Another instance of things not being displayed correctly; I commented on this post, which was boosted by someone else, but no replies show up. Screenshot 2023-06-25 at 10-31-30 Elk

Teqed commented 1 year ago

Another instance of things not being displayed correctly; I commented on this post, which was boosted by someone else, but no replies show up.

This could be considered a separate issue, and there's currently a project called FediFetcher which "can pull missing remote replies to posts that are already on your server into your server." I don't know if this kind of behaviour would be in scope for Elk as just a client, but running FediFetcher can alleviate the issue.

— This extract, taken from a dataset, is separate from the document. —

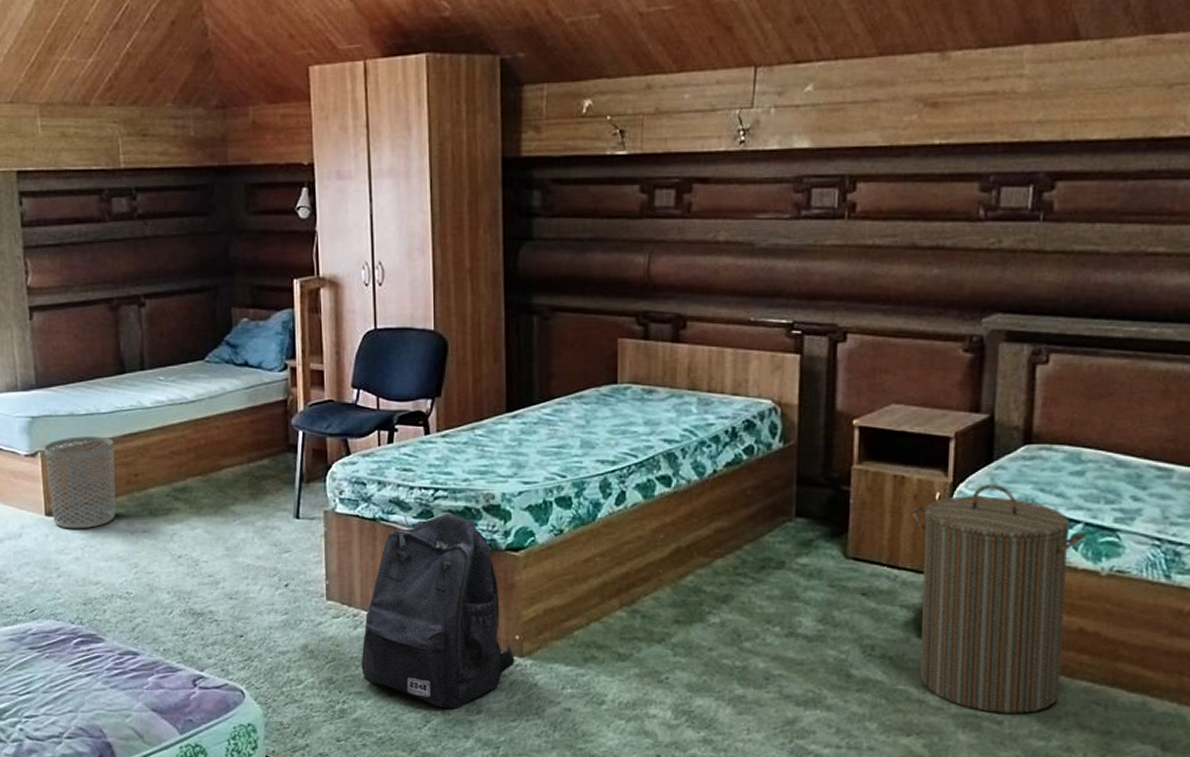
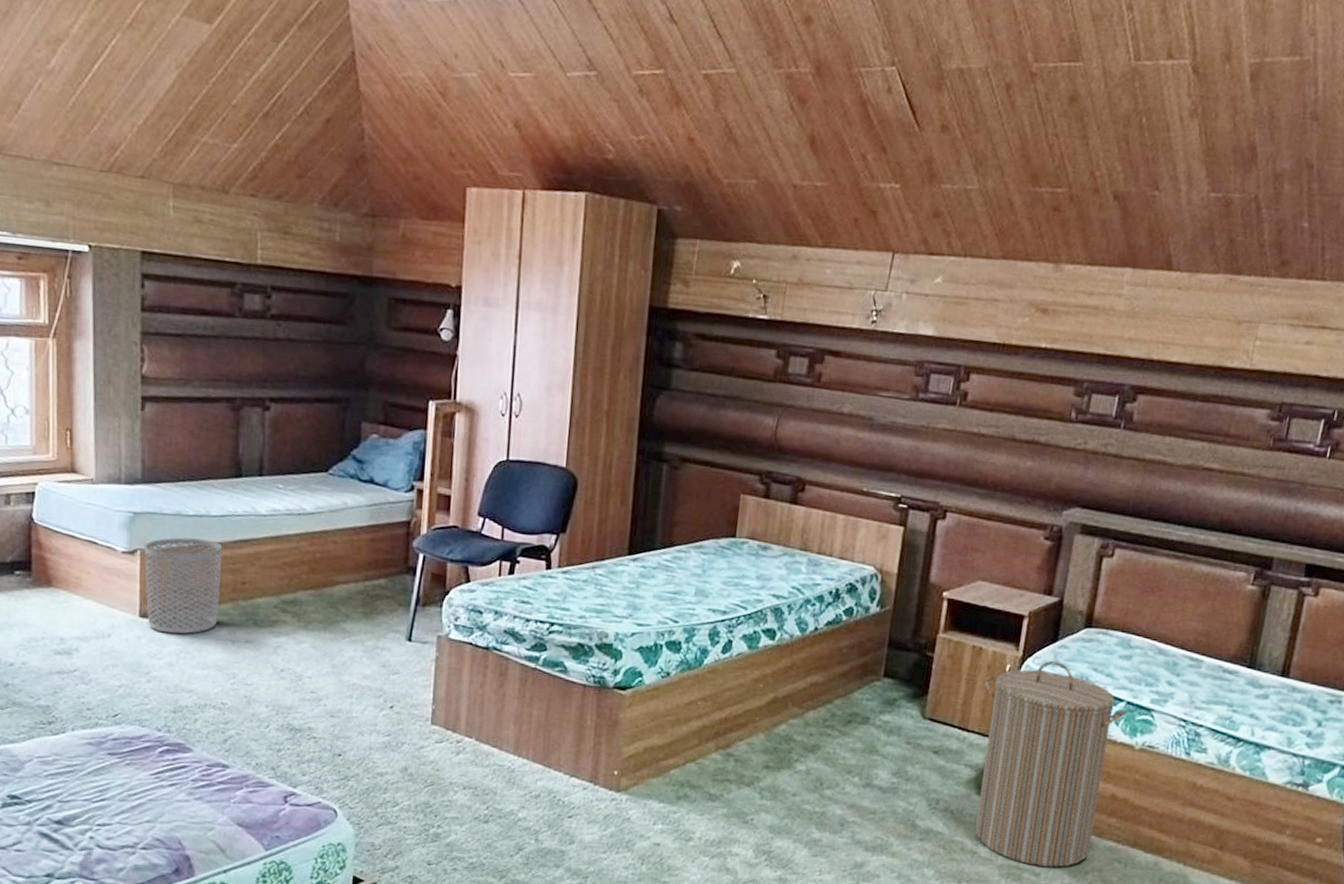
backpack: present [361,514,515,710] -> none [459,648,612,839]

Expected is the total number [of boosts], not just mine.

There's a good discussion of the problem and possible solutions on this thread from early June, and the feature is on Mastodon's public roadmap as MAS-132, "Synchronize boost and favourite counts for remote posts", which is in the 'Planned' but not 'In Progress' category.

For example, if you make a request to https://${exampleServer}/api/v1/statuses/${exampleStatusId} you'll get a status code 200 and a 'Status' object as response that includes:

{
    "replies_count": 0,
    "reblogs_count": 0,
    "favourites_count": 0,
    "uri": "https://${originalServer}/@${exampleUser}/${originalStatusId}",
}

The information for replies, reblogs, and favourites are included, but I assume that remote statuses are usually only fetched once by the server, so the data could become out-of-date to when it was initially posted. The current implementation seems to only show replies, reblogs and favourites which are personally known to the server, ignoring the count from the original server. Using the above solution with FediFetcher you can get the reply count to take into consideration any replies you've managed to actually retrieve, but reblogs and favourites never update and can only be viewed by accessing the status on its original server.

A client could use the "uri" field to reference the original server and original status ID and make their own request for the updated stats at the same time they retrieve the status from the home server at the cost of another request to the original server. If these requests are using default rate-limits of 300 / 5 minutes that's 1 / second from the original server before getting rate-limited, which seems like an easy limit to hit when scrolling down a home feed populated by statuses from a large instance.

Instead of the web client taking matters into its own hands to get counts for statuses, it may be more robust for the underlying homeserver (Mastodon itself) to handle the counts, throttle requests when necessary, cache the results for a time period, and provide them to all users, regardless of the web client being used.

Servelan commented 1 year ago

This issue also applies to surveys. I responded to this survey, then saw a response I thought I might like to respond to, changed my mind and found my vote not registered.